A typical translation in the .po file looks like this:
   msgid "The file name is: %s \n"
   msgstr "Der Dateiname ist: %s \n"

"msgid" is an English text needing a translation. "msgstr" is the
translation (German in this case). The special codes "%s" and "\n"
are for inserted data and formatting. In the translation, these
codes must match with the English in both type and sequence.

A missing translation looks like this:
   msgid "The file name is: %s \n"
   msgstr ""

TO REVISE A TRANSLATION

   1. Edit translate-lc.po to add or update translation strings.
   2. Replace the original file in /usr/share/fotoxx/locales/.
   3. Option: compile the .po file to check for errors:
      $ msgfmt -v --check-format -o /dev/null translate-lc.po
   4. Run fotoxx and check how the translations look. If the
      computer locale is not "lc" you can start fotoxx in the
      target language with the command: $ fotoxx -l lc
   5. Send the modified .po file to kornelix@posteo.de
      so it can be included in future releases.

Step 3 is optional. The usual binary translation files (.mo) that are
output by msgfmt are not needed by fotoxx. The translation source
files (.po) are read directly by fotoxx, and changes made to a .po
file are effective the next time fotoxx is started. Step 3 is useful
to find errors (e.g. missing or non-matching format codes).

Whenever fotoxx is started from a terminal, missing translations
are listed in the terminal window.

PROBLEMS WITH LONG TRANSLATIONS

English can be terse compared to other languages (e.g. "undo" is
"Rückgängig machen" in German), and this can cause ugliness in the
GUI layouts. Therefore try to make dialog labels and buttons short,
and look closely at the resulting GUI layout.

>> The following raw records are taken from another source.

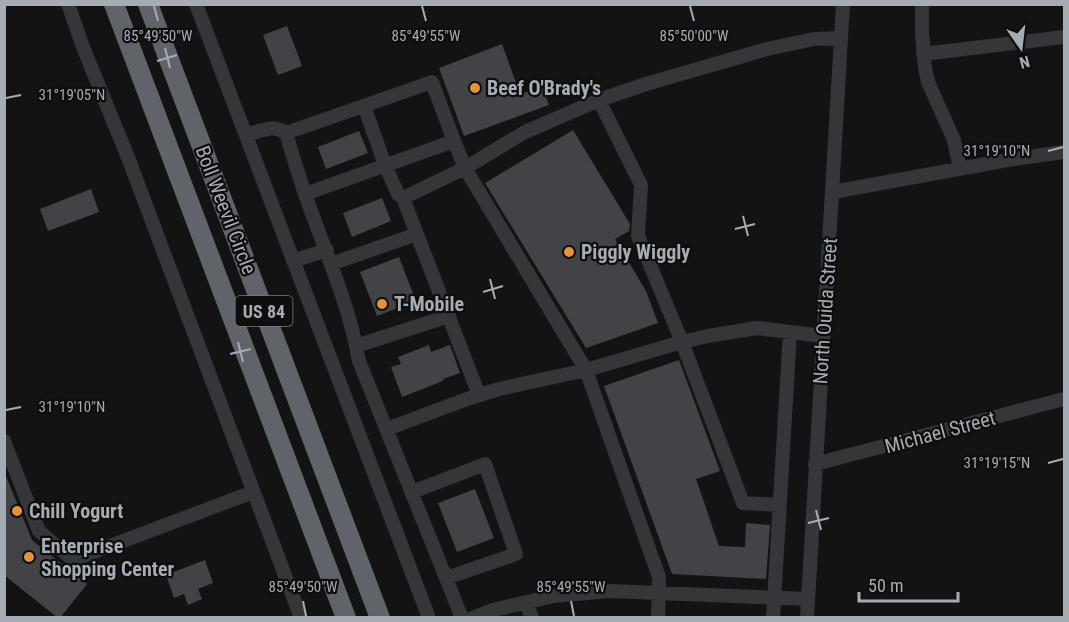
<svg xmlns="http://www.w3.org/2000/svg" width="1069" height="622" font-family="'Roboto Condensed',sans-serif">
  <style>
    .building { fill: #424347 }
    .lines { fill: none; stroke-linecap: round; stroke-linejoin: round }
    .minor { stroke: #343639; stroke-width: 14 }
    .highway { stroke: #60646a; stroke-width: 20 }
    .ticks { fill: none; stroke: #a5acb4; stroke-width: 2 }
    .poi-dot { fill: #e4933b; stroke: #0e0e0f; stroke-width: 2 }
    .labels { text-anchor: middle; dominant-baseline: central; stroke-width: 4.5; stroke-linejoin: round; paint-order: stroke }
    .shield { fill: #0e0e0f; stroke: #787d82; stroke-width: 1.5 }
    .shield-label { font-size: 18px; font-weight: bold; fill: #a5acb4 }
    .poi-label { font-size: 20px; font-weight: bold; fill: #a5acb4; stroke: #0e0e0f; text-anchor: start }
    .street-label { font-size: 20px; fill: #a5acb4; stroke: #0e0e0f }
    .ticks-label { font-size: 15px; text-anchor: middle; fill: #a5acb4; stroke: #0e0e0f; stroke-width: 4.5; stroke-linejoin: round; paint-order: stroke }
  </style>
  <rect width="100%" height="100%" fill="#131314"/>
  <path class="building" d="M 287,26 L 302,66 L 278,75 L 263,35 Z
    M 502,44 L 520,94 L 542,87 L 549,105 L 464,136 L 439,68 Z
    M 573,130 L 630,224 L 629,231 L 615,239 L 646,291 L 658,323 L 586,348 L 485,183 Z
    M 359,131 L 368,153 L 326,169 L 318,147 Z
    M 91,189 L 99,212 L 48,231 L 40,209 Z
    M 382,198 L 391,221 L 352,237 L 343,213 Z
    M 399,257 L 416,301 L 377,316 L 360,272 Z
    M 429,345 L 431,352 L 450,345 L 460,373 L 443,379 L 443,381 L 402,397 L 391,367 L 401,364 L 398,357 Z
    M 679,360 L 720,471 L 696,479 L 719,546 L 745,547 L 746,523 L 770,525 L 766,579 L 672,574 L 604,386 Z
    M 4,471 L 32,540 L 87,584 L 60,618 L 58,618 L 4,575 Z
    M 475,489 L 494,538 L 457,552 L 438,503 Z
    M 205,560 L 213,583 L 198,589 L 202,599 L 188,605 L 184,594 L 174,598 L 166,575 Z"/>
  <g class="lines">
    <path class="minor" d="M 68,4 L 83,47 L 129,160 L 301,618
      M 196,4 L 429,618
      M 922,4 L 922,33 L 925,68 L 928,82 L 954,140 L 960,169
      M 923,54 L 1064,37
      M 599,100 L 641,185 L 638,236 L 682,342 L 743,503 L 779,505
      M 364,106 L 385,165 L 398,194 L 403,198 L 465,168 L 525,132 L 599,100 L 646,84 L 767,49 L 814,39 L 841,38
      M 286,133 L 432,82 L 454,141 L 465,168 L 586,370 L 659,577 L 658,618
      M 246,135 C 261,131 272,124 286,133 C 292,153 298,174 305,194 C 324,249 349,303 359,361 L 462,618
      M 833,192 L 1013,159 L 1064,152
      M 305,194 L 454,141
      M 403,198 L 479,395
      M 293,261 L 327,250
      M 331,264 L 417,234
      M 356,346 L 449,316
      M 387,429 L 467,399 L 499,389 L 586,370 L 682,342 L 708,336 L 757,328 L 823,336
      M 4,441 L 39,531 L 73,560 L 253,492
      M 815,464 L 1064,399
      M 412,492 L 485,464 L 516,554 L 446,578
      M 526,602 L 532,618
      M 472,618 L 493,610 L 553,596 L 610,591 L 808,599
      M 773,618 L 790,332
      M 807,618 L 843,4"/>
    <path class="highway" d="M 114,4 L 346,618
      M 148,4 L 380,618"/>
  </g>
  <path class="ticks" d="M 154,6 L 158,21M 422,6 L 426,21M 690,6 L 694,21M 165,48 L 170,68M 157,61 L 177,55M 6,98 L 21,95M 1048,151 L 1063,147M 743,216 L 748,236M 735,229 L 755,224M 490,279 L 495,299M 483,292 L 503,286M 238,342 L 243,362M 230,354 L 251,349M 6,410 L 21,407M 1048,463 L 1063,459M 816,510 L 821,530M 808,523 L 829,518M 303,601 L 306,616M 571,601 L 574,616"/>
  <g class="poi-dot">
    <circle cx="475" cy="88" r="6"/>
    <circle cx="569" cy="252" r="6"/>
    <circle cx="382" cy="304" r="6"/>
    <circle cx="17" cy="511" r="6"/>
    <circle cx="29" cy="557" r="6"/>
  </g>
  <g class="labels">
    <rect class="shield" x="235.5" y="296" width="57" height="30" rx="4.5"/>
    <g class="shield-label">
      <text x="264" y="311">US 84</text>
    </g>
    <g class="poi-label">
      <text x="487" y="88">Beef O'Brady's</text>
      <text x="581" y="252">Piggly Wiggly</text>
      <text x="394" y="304">T-Mobile</text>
      <text x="29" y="511">Chill Yogurt</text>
      <text x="41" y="546">Enterprise<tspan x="41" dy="23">Shopping Center</tspan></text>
    </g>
    <g class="street-label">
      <text transform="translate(226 210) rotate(69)">Boll Weevil Circle</text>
      <text transform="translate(825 311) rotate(-86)">North Ouida Street</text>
      <text transform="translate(940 432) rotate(-15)">Michael Street</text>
    </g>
  </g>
  <g class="ticks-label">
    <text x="158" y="41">85°49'50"W</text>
    <text x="426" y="41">85°49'55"W</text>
    <text x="694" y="41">85°50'00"W</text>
    <text x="72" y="100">31°19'05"N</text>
    <text x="997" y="156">31°19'10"N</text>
    <text x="72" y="412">31°19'10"N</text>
    <text x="997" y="468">31°19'15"N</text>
    <text x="303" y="592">85°49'50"W</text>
    <text x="571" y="592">85°49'55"W</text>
  </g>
  <rect width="1069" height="622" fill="none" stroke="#a5acb4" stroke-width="12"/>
  <g transform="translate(1021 48) rotate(166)" stroke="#0e0e0f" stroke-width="4.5" paint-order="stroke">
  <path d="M0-4.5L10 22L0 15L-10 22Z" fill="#a5acb4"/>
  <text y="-9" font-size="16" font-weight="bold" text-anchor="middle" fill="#a5acb4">N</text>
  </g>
  <path d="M859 592v9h99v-9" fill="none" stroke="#a5acb4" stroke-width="3"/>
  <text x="868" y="592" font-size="18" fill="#a5acb4" stroke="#0e0e0f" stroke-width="4.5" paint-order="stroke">50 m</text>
</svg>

CONTEXT DEPENDENT TRANSLATIONS

Sometimes the same English text will need multiple translations that
depend on context. A simple example is "save file" when used on a
toolbar button or in a menu. On the button the translation should be
short, but there is no limit for the menu. In German, this could be
"speichern" for the button and "in eine Datei speichern" for the menu.
The standard method to do this in Gnu gettext is fairly horrible, but
since fotoxx reads the source translations (.po files) instead of
the binaries (.mo files), a simpler method is available. The English
text may include an extra string to distinguish different contexts.
This context string is removed from the GUI output, so the user does
not see it. The context string is any short string followed with the
special marker "::". To continue our example, the translate-lc.po
file might look like this:
   msgid "save file"
   msgstr "in eine Datei speichern"
   msgid "toolbar::save file"
   msgstr "speichern"
In English, fotoxx would show "save file" for both cases, and in
German "in eine Datei speichern" or "speichern".

USER GUIDE TRANSLATION

The user guide is normally found here:
   /usr/share/fotoxx/data/userguide-lc.html  (or -lc_RC.html)

The file is a text HTML file, which may be edited with any HTML editor.

If a file with the region code is present, this file is used by fotoxx,
otherwise the standard language version is used. If this is not found,
the English file (userguide-en.html) is used.